Countryside lovers in Lincolnshiresuch as walkers, dog walkers, cyclists, anglers, boaters and holidaymakers are being given an opportunity to speak up for the rivers, lakes, ponds, beaches and wetlands they love.
A group of 16 environmental charities and organisations including the National Trust, RSPB, WWF and the Wildfowl and Wetlands Trust, are urging countryside lovers and communities to have their say by responding to a consultation on the future of England’s waters, published today by the Environment Agency.
The charities are asking people which stream, river, pond or landscape matters to you and are urging you to tell the Environment Agency about it via the Save Our Waters website.
It may be a local special place where people enjoy relaxing, or a popular place to visit, such as The Wash, Humber Estuary or the Skegness seafront.
Many of Englands’s watery places have suffered the effects of extreme flooding, drought or pollution in recent years and only a quarter of our water bodies are in a healthy state.
The ‘Save Our Waters’ campaign is inviting everyone to tell the Environment Agency how important your local stream, river, pond, beach or lake is to you.
Chair of the Blueprint for Water coalition of organisations, Janina Gray said: “Water is vital to our health and wellbeing. Wildlife, farming and our economy all rely on good quality water environment and we love our waters as places to relax and enjoy.

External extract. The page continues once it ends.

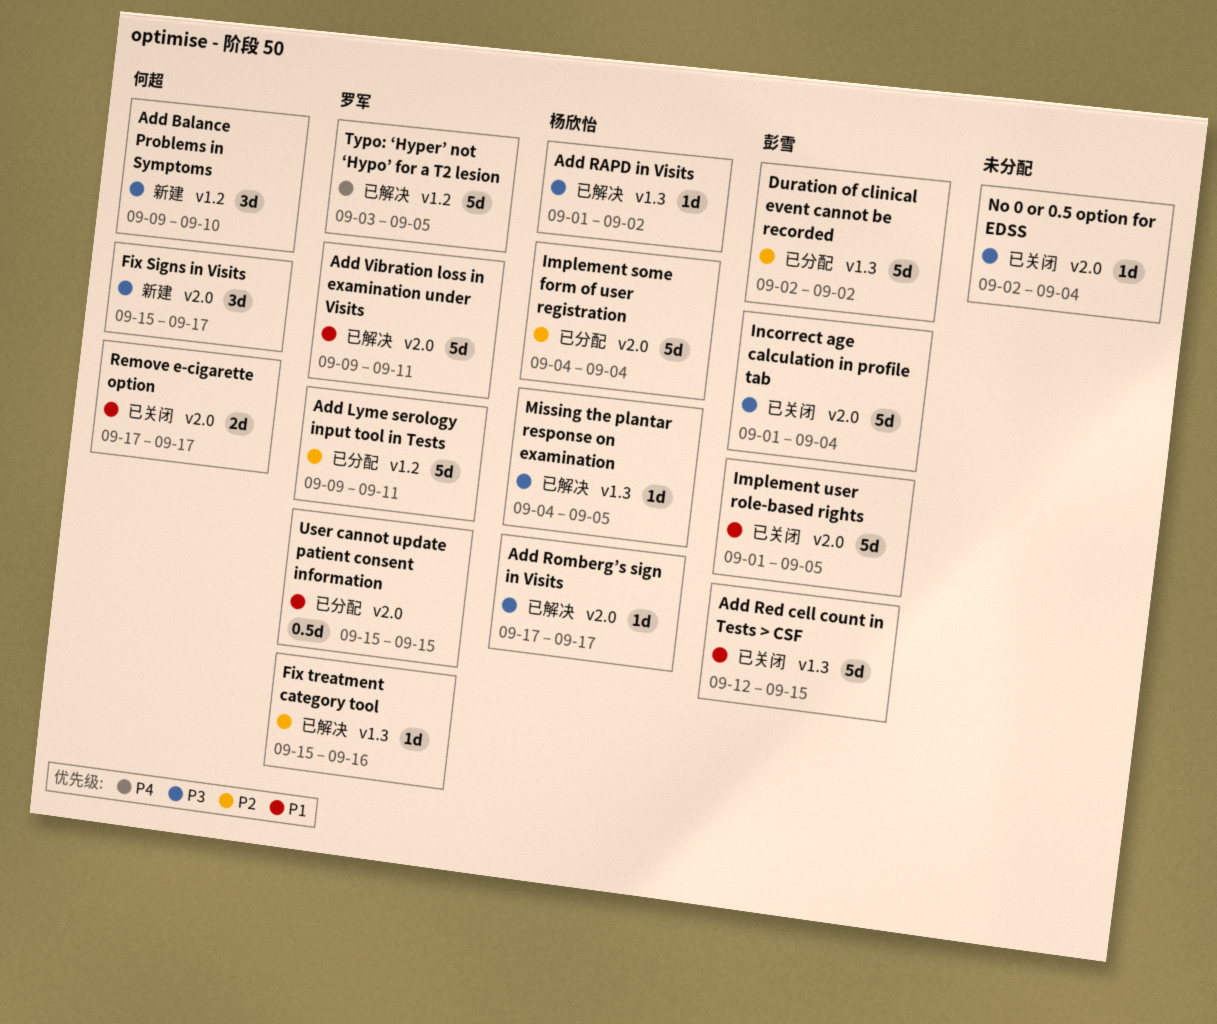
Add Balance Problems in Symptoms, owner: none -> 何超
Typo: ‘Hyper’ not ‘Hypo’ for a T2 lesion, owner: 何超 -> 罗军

Yet currently only 25 percent of our waters are in good health.
“This is a chance for everyone to send a clear message to the Environment Agency and the Government that Lincolnshire’s water is important to you and that you want it managed well in future, for everyone’s benefit.
You only need a couple of minutes to make your opinion count as it is easily done via the Save Our Waters website, saveourwaters.org.uk is a quick way to log your view, which will then be passed on to the Environment Agency.
The Save Our Waters website also has an option for anyone who has a little longer to contribute their views, as well as pages setting out the detailed vision of the scientists and experts as to what good water management in England should look like in the future.